Julien Ceccaldi
L'Almanach 23 : Julien Ceccaldi
Né en 1987 au Canada. Vit et travaille à New York, USA.
Remerciements : Gaga, Los Angeles, Mexico.
Dans la nuit du 6 octobre 1789, Marie-Antoinette s’avance devant le peuple de France affamé et révolté. Sur le devant du balcon du château de Versailles, malgré la peur et la fatigue, la grâce de sa révérence éblouit, véritable climax historique repris par nombre de biographies et fictions, de Stefan Sweig, Antonia Fraser à Sofia Coppola.
Mais c’est surtout au manga de la pionnière Riyoko Ikeda, La Rose de Versailles, et son adaptation anime culte Lady Oscar que Julien Ceccaldi fait explicitement référence, où se croisent plusieurs temps révolutionnaires. La Révolution française, littéralement, mais aussi celle de l’apparition d’autrices subversives d’un genre, le manga shōjo, principalement destiné aux adolescentes, qui a marqué durablement la jeunesse et l’œuvre de Ceccaldi.
Le shōjo voit son apogée dans les années 1970, avec une nouvelle génération de femmes mangaka qui renouvellent en la troublant la représentation sexuelle et identitaire, en jouant avec les conventions narratives du manga, avec des effets d’encapsulation et de stratification, à travers des histoires centrées sur les passions, les affects, qui ne cultivent ni le misérabilisme ni le pathos, mais plutôt une forme sophistiquée de mièvrerie sombre. Lady Oscar, ou l’histoire de cette petite fille élevée en garçon pour répondre au désir de son père et intégrer la garde royale, va marquer toute une génération, celle de l’émission de télé française Récré A2, de Candy et de Mylène Farmer.

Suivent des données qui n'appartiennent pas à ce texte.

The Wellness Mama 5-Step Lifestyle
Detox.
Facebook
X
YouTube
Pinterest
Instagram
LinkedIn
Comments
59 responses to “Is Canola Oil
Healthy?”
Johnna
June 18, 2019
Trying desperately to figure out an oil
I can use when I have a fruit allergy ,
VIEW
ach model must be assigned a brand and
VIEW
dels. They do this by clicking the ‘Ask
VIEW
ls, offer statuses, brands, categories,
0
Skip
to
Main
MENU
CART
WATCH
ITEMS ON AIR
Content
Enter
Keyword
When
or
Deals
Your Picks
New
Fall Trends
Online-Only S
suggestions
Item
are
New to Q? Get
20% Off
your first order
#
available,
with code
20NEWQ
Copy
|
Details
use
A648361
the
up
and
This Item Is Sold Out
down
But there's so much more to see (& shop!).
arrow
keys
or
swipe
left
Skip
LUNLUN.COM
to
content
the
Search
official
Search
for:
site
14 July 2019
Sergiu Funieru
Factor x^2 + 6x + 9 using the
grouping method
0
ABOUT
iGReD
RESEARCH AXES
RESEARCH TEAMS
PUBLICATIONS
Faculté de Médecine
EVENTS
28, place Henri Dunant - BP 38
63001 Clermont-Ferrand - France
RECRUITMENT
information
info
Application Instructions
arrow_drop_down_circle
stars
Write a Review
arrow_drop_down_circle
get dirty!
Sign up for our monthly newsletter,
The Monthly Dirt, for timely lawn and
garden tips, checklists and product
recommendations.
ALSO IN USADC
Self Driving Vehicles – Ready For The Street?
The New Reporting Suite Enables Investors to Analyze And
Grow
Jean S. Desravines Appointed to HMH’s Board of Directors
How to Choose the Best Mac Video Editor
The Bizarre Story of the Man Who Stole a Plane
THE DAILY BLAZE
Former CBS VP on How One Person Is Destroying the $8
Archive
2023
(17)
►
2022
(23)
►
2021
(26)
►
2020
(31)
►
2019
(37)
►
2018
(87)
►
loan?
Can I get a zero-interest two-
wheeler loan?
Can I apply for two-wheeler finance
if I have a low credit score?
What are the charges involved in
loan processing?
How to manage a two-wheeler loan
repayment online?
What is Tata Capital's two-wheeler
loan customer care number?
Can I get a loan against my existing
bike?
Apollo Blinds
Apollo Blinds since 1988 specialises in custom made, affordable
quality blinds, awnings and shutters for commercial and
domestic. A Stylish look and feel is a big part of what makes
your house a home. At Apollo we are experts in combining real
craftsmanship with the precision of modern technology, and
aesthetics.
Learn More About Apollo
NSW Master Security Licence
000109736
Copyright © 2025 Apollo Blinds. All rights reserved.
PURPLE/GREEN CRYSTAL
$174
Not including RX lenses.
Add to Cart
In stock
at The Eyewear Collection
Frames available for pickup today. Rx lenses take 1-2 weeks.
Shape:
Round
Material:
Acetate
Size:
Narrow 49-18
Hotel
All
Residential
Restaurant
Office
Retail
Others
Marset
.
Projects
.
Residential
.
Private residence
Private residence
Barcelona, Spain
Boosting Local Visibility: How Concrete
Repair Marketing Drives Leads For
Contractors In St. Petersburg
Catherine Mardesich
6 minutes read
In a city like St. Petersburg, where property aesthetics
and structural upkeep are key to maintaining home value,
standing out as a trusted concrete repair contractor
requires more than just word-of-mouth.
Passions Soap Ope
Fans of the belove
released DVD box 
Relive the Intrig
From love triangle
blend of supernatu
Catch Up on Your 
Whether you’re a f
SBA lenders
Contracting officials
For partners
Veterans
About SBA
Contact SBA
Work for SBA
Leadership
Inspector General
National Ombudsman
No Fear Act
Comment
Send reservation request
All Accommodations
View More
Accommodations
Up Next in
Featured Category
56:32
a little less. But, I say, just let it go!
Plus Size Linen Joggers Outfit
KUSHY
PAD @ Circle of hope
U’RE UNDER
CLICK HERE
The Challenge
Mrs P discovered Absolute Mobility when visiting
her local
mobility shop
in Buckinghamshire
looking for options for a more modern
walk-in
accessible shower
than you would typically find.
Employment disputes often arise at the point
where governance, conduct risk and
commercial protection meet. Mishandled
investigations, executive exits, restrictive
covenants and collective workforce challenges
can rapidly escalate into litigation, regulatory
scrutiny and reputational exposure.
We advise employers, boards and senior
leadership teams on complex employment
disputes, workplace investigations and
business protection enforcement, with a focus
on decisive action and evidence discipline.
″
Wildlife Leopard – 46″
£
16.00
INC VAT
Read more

Véritable icône androgyne, son image circule encore aujourd’hui comme une forme d’utopie, un archétype contemporain de l’indifférenciation.
Marie-Antoinette vue par Ikeda puis par Ceccaldi, c’est ce « portrait d’un personnage moyen, ni sainte ni grue », pour citer Zweig, et c’est précisément ce caractère moyen qui permet d’aborder sa représentation à travers le spectre de ses affects et paradoxes.
Dans cette installation spécifiquement réalisée pour le Consortium Museum, à travers l’image de Marie-Antoinette, l’expression de son visage épuisé mais résolu, reviennent aussi en miroir d’autres personnages récurrents de l’œuvre de Ceccaldi, figures traumatisées, exsangues, efflanquées voire squelettiques ; fashionistas écervelées, obsédées par leur apparence, mondaines au-delà de la mort ; jeunes garçons à l’agonie, chauves et verdâtres, torturés par le sexe et la frustration. Il y a ainsi un peu de Marie-Claude ou de Francis, avatars proches ou lointains de l’artiste lui-même, dans cette vision de la jeune reine, personnage ambivalent, qui oscille entre la dignité, la noblesse et les excès romantiques d’une adolescence éternellement en crise.
Depuis les années 2000 et ses premiers dessins sur le Net réalisés avec d’autres fans de mangas, la création de comics qui l’ont fait connaître (parmi lesquels Human Furniture où apparaît Francis en 2017, ou encore Solito en 2019), Julien Ceccaldi utilise toutes les surfaces, murs, vitres, vêtements, produits dérivés pour explorer un espace élargi fait de disproportions, de distorsions, d’éléments de décor, d’objets rapportés. Ce déploiement permet à Ceccaldi de circuler plus librement et sans hiérarchie entre les médiums, les genres et les contextes, et de poursuivre dans sa propre langue le récit masochiste de ces amoureux solitaires, l’histoire de ces jeunes vierges consumées par leur devenir marchandise.